* _Stored items_:
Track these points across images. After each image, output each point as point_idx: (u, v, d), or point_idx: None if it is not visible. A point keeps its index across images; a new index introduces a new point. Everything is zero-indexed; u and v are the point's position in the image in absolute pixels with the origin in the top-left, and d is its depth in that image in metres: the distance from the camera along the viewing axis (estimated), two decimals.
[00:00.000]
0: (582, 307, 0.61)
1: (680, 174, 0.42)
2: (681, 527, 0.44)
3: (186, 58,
---
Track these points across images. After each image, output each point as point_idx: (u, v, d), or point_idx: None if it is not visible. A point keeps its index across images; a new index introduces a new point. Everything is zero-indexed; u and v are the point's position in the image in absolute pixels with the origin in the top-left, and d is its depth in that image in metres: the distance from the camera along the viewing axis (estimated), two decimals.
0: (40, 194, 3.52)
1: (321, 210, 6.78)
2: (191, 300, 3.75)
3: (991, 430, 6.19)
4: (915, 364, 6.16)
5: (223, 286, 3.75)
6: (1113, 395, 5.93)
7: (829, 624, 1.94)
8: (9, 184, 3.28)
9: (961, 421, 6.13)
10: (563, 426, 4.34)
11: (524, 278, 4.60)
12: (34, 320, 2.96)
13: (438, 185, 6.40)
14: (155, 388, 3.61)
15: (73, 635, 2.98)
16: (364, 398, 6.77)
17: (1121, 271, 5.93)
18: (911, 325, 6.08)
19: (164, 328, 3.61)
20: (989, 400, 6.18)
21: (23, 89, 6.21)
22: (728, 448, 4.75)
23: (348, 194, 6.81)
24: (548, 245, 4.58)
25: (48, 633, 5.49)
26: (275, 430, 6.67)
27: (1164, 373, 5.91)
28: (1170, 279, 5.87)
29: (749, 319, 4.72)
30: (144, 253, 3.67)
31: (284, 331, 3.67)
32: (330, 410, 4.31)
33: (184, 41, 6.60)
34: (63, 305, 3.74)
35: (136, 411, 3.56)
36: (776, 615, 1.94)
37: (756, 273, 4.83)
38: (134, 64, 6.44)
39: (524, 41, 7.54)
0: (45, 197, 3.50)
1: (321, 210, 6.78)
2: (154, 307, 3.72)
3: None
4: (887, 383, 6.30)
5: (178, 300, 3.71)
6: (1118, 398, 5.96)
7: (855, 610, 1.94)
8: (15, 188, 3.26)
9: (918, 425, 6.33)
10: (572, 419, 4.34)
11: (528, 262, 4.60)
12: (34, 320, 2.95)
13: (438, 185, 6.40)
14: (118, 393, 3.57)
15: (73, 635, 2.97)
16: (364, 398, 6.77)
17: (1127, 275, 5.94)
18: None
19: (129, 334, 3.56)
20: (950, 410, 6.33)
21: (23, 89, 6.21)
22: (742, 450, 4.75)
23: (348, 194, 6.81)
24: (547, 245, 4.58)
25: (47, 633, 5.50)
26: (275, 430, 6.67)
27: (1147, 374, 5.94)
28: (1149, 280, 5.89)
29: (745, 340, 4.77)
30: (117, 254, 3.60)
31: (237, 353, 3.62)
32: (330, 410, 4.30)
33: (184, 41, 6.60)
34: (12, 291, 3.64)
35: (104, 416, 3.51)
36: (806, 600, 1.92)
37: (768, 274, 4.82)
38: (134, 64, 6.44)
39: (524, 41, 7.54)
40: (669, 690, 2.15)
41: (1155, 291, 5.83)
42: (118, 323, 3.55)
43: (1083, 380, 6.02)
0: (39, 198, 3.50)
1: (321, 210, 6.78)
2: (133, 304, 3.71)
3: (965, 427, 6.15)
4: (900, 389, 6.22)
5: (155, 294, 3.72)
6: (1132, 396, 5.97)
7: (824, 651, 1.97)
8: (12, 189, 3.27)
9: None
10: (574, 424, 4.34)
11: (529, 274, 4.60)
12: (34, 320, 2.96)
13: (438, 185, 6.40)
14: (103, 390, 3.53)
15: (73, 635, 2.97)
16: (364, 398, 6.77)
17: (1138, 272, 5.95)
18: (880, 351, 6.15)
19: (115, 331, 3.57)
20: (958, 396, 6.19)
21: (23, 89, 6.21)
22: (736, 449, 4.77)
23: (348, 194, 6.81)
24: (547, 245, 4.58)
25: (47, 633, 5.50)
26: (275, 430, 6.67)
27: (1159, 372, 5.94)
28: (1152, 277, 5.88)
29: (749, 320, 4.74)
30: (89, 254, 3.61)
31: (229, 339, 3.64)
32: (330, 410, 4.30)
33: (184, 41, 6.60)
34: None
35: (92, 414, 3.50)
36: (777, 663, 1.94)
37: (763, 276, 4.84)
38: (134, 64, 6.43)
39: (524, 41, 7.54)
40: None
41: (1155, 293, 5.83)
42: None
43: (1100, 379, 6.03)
---
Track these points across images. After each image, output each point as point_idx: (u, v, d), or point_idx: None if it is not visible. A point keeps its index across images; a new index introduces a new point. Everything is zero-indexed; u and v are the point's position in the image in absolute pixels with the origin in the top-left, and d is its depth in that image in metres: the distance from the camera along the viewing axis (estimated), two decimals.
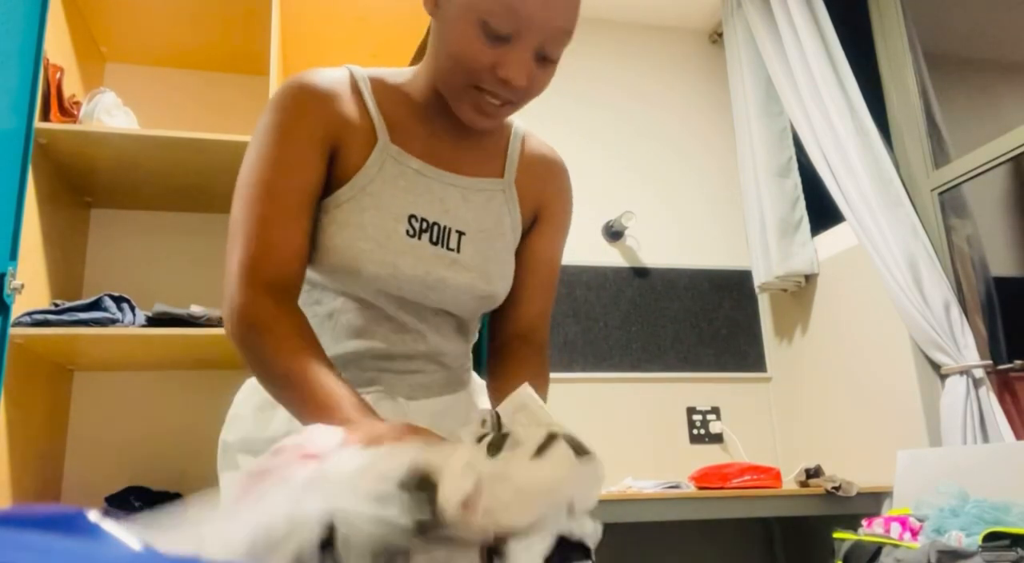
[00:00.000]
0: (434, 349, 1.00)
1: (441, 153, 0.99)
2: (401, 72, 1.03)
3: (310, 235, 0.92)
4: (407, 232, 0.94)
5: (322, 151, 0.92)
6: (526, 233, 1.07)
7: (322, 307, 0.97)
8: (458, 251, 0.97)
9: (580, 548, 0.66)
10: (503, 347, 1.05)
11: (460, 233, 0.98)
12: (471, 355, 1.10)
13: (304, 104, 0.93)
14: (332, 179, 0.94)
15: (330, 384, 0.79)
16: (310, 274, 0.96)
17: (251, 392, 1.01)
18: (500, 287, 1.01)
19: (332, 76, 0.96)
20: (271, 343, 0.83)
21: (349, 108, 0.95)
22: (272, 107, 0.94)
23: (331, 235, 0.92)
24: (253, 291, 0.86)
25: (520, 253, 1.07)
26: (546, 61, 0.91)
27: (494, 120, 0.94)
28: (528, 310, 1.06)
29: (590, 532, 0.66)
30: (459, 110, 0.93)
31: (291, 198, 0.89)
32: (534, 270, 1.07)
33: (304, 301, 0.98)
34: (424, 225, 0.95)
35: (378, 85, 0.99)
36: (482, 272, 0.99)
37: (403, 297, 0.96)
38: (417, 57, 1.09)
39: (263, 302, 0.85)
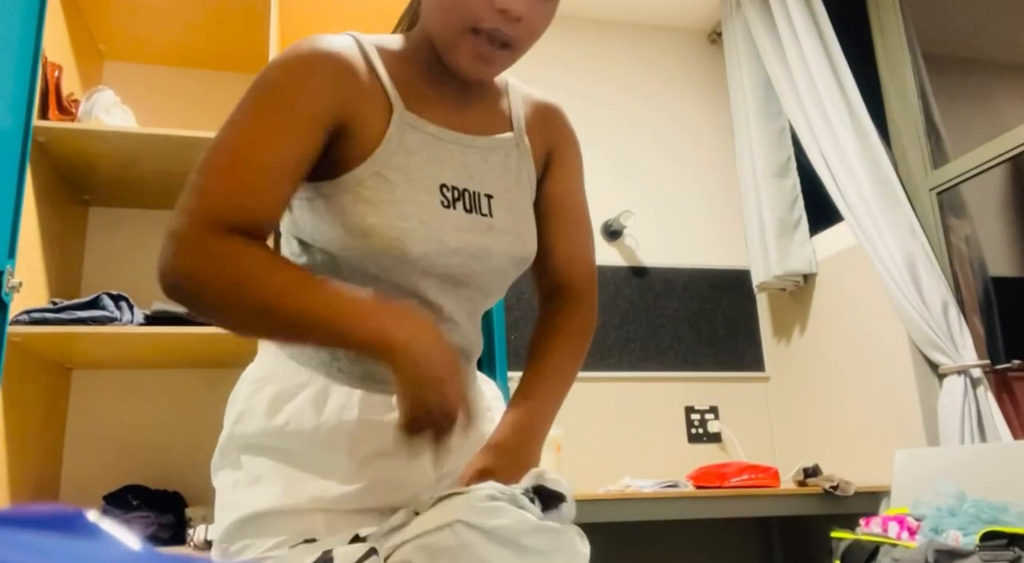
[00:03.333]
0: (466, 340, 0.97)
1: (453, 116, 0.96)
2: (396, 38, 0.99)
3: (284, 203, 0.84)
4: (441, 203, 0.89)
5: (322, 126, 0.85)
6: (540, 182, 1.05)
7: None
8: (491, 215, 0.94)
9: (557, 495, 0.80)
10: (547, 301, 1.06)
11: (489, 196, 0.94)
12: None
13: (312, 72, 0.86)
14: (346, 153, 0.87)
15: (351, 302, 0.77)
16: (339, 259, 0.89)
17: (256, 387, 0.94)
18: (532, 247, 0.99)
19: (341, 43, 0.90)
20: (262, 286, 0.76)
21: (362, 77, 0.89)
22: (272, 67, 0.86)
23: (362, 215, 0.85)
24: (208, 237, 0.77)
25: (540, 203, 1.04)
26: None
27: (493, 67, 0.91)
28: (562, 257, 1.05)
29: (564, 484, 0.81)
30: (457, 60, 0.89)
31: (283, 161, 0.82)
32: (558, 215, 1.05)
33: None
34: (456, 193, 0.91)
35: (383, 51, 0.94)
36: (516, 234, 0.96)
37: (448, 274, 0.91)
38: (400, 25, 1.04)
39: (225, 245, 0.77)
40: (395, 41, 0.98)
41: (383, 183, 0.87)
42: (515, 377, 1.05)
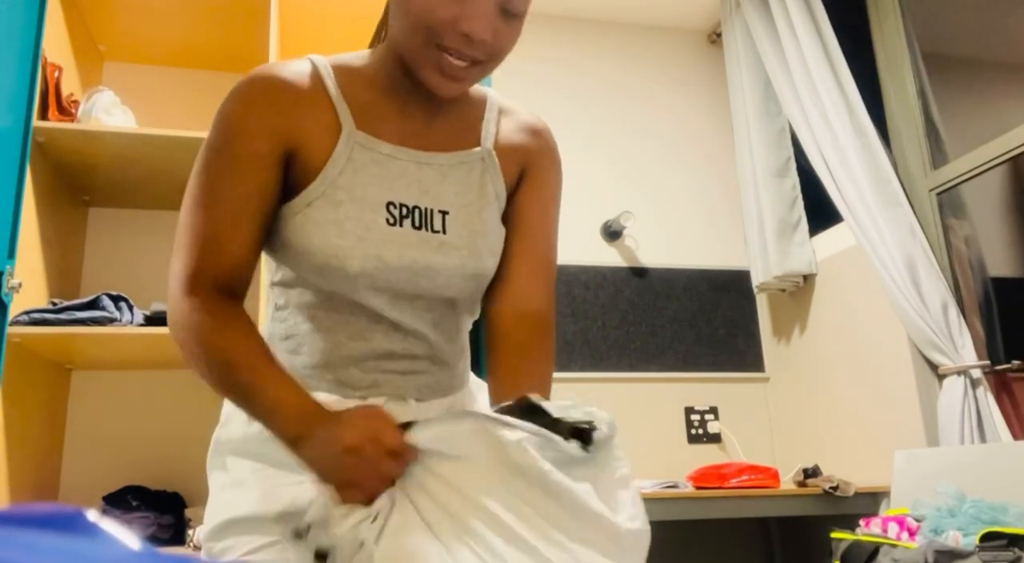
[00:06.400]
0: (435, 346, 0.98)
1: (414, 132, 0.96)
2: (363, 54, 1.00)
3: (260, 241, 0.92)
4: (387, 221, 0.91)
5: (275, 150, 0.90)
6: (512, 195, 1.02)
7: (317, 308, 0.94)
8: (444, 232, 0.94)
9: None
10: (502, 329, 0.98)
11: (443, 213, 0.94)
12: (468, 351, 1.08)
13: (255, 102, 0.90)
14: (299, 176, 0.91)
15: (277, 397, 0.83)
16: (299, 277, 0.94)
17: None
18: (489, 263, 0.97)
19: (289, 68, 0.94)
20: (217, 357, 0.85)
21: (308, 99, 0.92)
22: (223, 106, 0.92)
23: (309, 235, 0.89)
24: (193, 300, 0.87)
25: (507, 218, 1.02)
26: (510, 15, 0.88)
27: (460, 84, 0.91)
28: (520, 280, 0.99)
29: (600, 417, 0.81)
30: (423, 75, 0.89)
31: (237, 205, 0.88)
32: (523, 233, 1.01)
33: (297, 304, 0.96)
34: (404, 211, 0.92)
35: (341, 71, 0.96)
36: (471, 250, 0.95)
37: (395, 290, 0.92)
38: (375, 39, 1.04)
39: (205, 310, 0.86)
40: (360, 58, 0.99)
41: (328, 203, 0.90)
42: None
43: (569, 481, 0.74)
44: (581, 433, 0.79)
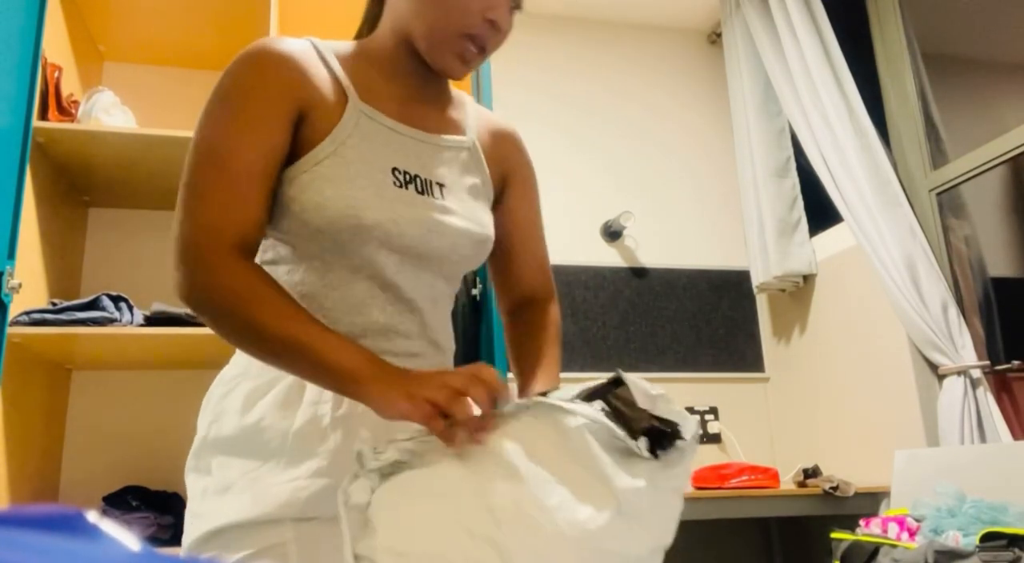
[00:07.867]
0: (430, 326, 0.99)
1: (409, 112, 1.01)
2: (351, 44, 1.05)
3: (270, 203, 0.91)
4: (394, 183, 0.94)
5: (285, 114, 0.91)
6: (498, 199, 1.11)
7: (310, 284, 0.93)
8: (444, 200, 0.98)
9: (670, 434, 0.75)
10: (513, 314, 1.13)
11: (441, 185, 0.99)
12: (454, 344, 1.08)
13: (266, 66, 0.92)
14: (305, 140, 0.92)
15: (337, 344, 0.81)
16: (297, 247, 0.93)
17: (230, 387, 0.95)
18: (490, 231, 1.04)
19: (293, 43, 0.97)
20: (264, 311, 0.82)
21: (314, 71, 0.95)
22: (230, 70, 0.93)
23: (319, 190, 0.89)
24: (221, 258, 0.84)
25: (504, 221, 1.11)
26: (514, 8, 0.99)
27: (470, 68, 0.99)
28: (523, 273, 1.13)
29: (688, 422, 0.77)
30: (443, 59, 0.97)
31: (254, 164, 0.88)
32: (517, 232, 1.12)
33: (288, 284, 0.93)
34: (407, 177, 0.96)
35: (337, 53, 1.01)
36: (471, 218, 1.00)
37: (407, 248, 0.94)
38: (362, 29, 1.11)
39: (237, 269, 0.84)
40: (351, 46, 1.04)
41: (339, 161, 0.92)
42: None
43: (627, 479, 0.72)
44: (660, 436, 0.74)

* _WORK TO BE COMPLETED_:
Using the data above, extract exactly the lines from the one that holds "5: (322, 151, 0.92)" to the one that holds "39: (263, 302, 0.85)", both ends included, and no others.

* _SOLUTION FOR THIS TASK_:
5: (322, 151, 0.92)
6: (526, 233, 1.07)
7: (322, 307, 0.97)
8: (458, 251, 0.97)
9: (580, 548, 0.66)
10: (503, 347, 1.05)
11: (460, 233, 0.98)
12: (471, 355, 1.10)
13: (304, 104, 0.93)
14: (332, 179, 0.94)
15: (330, 384, 0.79)
16: (310, 274, 0.96)
17: (251, 392, 1.01)
18: (500, 287, 1.01)
19: (332, 76, 0.96)
20: (271, 343, 0.83)
21: (349, 108, 0.95)
22: (272, 107, 0.94)
23: (331, 235, 0.92)
24: (253, 291, 0.86)
25: (520, 253, 1.07)
26: (546, 61, 0.91)
27: (494, 120, 0.94)
28: (528, 310, 1.06)
29: (590, 532, 0.66)
30: (459, 110, 0.93)
31: (291, 198, 0.89)
32: (534, 270, 1.07)
33: (304, 301, 0.98)
34: (424, 225, 0.95)
35: (378, 85, 0.99)
36: (482, 272, 0.99)
37: (403, 297, 0.96)
38: (417, 57, 1.09)
39: (263, 302, 0.85)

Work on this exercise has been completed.